The term aneurysmal bone cyst was first used by Jaffe and Lichtenstein (122) to describe two examples of blood-filled cysts in which tissue from the cyst wall contained conspicuous spaces, areas of hemosiderin deposition, giant cells, and occasional bone trabeculae. In a subsequent publication, Jaffe (176) chose the designation aneurysmal bone cyst as a descriptive term for this lesion to emphasize the blown-out appearance.

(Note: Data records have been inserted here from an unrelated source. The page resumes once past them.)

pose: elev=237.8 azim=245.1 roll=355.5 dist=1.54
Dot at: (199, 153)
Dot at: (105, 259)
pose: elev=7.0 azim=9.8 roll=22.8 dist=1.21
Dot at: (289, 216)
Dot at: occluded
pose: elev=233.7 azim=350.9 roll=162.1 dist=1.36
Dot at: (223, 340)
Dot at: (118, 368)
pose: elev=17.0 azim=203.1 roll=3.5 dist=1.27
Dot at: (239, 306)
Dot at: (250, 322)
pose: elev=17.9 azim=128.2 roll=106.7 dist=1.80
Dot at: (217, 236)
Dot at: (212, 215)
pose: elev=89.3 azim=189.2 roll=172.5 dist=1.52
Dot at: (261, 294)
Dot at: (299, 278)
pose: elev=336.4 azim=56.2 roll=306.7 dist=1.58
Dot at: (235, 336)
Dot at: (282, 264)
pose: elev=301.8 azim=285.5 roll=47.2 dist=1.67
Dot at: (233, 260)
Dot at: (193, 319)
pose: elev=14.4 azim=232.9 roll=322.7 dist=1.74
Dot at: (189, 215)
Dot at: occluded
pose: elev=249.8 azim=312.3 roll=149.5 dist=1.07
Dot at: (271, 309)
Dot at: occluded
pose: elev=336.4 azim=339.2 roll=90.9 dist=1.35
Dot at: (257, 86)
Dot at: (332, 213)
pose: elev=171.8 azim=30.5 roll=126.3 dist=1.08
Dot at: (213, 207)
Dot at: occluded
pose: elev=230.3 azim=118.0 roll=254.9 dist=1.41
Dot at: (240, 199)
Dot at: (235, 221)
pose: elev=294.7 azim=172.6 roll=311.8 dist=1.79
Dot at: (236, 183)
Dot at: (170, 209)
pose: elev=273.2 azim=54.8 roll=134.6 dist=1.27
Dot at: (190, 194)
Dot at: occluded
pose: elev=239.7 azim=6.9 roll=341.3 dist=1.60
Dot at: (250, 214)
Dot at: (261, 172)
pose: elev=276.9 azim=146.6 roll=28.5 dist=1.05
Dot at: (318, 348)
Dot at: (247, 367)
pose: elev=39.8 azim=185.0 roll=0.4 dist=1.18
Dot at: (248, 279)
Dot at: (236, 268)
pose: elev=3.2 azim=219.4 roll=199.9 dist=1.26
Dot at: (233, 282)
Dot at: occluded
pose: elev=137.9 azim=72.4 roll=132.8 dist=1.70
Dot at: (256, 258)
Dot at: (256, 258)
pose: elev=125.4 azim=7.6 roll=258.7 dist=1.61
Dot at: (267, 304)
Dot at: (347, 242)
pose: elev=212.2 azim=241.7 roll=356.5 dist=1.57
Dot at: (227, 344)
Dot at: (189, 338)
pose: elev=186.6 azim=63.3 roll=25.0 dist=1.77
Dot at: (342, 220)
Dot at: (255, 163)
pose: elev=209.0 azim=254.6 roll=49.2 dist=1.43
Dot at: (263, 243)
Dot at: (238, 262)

Although the cause of this lesion is unknown (159), alterations in local hemodynamics related to venous obstruction or arteriovenous fistula are believed to play an important role (155,191). Some investigators believe that the lesion is caused by a trauma (130,160,189,198). Dahlin and McLeod (162) believe that it may be similar to and related to reactive nonneoplastic processes, such as GCRG or traumatic reactions observed in periosteum and bone. ABC constitutes between 2.5% and 6% of the primary lesions of bone with an incidence of 1.4 per million individuals (26,175,180). The lesion may arise de novo in bone, in which case no recognizable preexisting lesion can be demonstrated in the tissue, or it may be associated with various benign (e.g., GCT, osteoblastoma, chondroblastoma, chondromyxoid fibroma, fibrous dysplasia) and malignant (e.g., osteosarcoma, fibrosarcoma, or chondrosarcoma) lesions (156,177,185,192). The concept of ABC as a secondary phenomenon occurring in a preexisting lesion has been proposed by several investigators (178,181,186,187). Some investigators, however, regard ABC as a reparative process, probably the result of trauma or a tumor-induced anomalous vascular process (168,188). The typical ABC affects the medullary portion of a long bone (183). ABCs localized to the cortex (151) (see Fig. 7-36A) or in a subperiosteal location are unusual (158,202). Malignant transformation of ABC is extremely rare (179), and it is still a controversial issue. However, recent studies and cytogenetic findings permit the assumption that at least some ABCs are neoplastic in nature. A reciprocal translocation t(16;17) (q22;p13) has been detected in classic ABCs, as well as in solid extraosseous variants (163,169,197). Other chromosomal alterations have also been described, often involving chromosome 16 or 17 (149,152). Oliveira et al. (194,195) demonstrated that the translocation t(16;17) (q22;p13) initiates a fusion transcript in which the promoter region of the osteoblast cadherin 11 gene CDH11 (cloned from human osteosarcoma cell lines and involved in neoplastic processes) fuses with the entire sequence of the ubiquitin protease USP6 (which may
be involved in invasion), leading to upregulation of USP6 by the highly active CDH11 promoter. In a molecular cytogenetic study, Althof et al. (149) detected abnormalities of the 17p13.2 break-point region by fluorescent in situ hybridization (FISH) techniques, even in karyotypically normal ABCs, indicating that the t(16;17) (q22;p13) translocation may be useful for differential diagnostic exclusion of other tumors, e.g., telangiectatic osteosarcoma. In a comparative analysis of 52 primary and 17 secondary ABCs (associated with GCT, chondroblastoma, osteoblastoma, or fibrous dysplasia), CDH11 and USP6 rearrangements have not been detected in secondary ABCs, which may indicate that secondary ABCs are biologically different (reactive) lesions (196).